Customer Reviews:
baudrillard hurts more than helps March 3, 2008 Delahay's photographs are some of the most mysterious and thought-provoking portraits i have ever seen. There is no doubt, moreover, that Baudrillard belongs here in some manner, but his essay seeks to demystify the thematic mechanisms at work in Delahaye's series and actually works to shape the way we see these pieces. I am completely on board with his ideas with regards to these photographs, but i am not sure if his writing belongs in this book. These pictures need to remain mysterious and should withhold information just as much as Delahaye's subjects.
courageous, singular book July 23, 2006 as has been stated, this is a collection of surreptitious portraits, purely candid close-up photographs of subway riders in the paris metro (where it is illegal to photograph, incidentally) and it is by a photographer who should be known by any student or fan of comtemporary photography.
A fascinating book September 10, 1999 5 out of 6 found this review helpful
Delahaye surreptitiously shot passengers on the Paris metro. His black and white full bleed shots reveal the interior blankness of everyday life distracted, preoccupied, faces staring inwardly, anxious, close-lipped that Baudrillard characterises as "absent from their lives, raised to the tragic impersonal figuration of their destiny". A mute drama.

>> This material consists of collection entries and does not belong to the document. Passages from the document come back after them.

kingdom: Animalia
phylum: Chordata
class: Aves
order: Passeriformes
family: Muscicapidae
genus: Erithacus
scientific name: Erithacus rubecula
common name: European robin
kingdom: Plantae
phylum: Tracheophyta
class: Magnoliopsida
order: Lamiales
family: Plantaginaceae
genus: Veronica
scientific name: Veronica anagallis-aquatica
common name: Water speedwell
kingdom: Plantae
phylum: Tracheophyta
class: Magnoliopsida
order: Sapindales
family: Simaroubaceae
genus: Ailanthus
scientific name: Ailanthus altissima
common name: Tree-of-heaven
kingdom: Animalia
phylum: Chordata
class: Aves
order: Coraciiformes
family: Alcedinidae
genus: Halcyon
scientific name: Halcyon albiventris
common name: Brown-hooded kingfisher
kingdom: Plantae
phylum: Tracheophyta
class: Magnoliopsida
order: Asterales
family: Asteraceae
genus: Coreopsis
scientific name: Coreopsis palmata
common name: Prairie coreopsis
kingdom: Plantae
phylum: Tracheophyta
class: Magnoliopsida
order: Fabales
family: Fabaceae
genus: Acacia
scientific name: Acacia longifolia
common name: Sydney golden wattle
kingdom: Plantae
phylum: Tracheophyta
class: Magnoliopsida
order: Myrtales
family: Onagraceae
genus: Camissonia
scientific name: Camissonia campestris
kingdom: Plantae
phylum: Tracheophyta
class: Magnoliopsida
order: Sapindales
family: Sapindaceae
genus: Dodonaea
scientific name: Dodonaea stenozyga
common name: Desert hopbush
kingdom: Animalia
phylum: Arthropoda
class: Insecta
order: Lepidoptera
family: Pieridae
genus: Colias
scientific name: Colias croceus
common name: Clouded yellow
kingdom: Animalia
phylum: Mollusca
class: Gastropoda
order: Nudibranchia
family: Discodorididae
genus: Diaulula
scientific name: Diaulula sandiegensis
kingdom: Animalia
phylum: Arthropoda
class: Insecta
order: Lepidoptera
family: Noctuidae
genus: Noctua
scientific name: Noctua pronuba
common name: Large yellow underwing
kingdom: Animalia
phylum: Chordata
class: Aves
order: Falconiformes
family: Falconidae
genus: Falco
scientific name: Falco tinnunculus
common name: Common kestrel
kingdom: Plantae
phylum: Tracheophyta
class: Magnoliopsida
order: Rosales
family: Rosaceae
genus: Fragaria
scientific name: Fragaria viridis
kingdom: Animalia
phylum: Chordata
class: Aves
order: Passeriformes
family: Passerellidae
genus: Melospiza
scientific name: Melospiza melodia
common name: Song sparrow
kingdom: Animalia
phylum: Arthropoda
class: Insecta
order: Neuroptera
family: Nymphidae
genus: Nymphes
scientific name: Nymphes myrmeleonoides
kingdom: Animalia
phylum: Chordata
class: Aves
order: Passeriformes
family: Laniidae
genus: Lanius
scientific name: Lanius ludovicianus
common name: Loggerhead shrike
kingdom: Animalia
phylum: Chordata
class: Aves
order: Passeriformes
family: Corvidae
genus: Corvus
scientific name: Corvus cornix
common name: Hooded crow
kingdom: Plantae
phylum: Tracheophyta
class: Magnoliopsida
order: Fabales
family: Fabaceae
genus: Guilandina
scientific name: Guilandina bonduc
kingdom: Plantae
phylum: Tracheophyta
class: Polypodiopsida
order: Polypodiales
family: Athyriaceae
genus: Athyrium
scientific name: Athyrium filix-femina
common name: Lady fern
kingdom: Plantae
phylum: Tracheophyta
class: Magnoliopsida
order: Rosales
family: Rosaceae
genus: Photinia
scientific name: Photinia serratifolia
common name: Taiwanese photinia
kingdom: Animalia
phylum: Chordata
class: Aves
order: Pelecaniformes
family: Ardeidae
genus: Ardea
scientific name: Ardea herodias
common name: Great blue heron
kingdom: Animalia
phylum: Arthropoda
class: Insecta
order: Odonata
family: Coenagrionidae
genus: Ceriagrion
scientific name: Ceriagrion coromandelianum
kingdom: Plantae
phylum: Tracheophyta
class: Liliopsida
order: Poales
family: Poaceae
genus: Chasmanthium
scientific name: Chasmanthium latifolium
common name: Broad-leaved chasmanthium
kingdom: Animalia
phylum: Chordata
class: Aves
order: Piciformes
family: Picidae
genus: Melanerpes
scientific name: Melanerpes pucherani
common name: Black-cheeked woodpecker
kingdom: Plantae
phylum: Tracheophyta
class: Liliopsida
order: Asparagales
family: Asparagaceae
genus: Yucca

A radical concept, a very impressive book. August 23, 1999 2 out of 4 found this review helpful
For two years, the author photographed passengers in the Paris metro with a hidden camera. The result is this simple collection of vertical, black and white portraits. Never before such a level of truth was reached in portrait photography.
An interesting idea, but not necessarily for a book July 16, 1999 4 out of 6 found this review helpful
Luc Delahaye is a Magnum photojournalist who has made some amazing reportages from the world's war zones over the last decade. L'Autre however, is not a book of these photographs. Between 1995 and 1997 Delahaye took photographs of passengers on the Paris Metro with a hidden camera. The close-up vertical portraits show people of all different ages and races staring off into space in typical subway fashion. The book closely resembles fellow Magnum photographer Gilles Peress' 1995 book The Silence in design, and besides this interesting design I do not think the book is too incredible. The photographs did not need to be put in a book.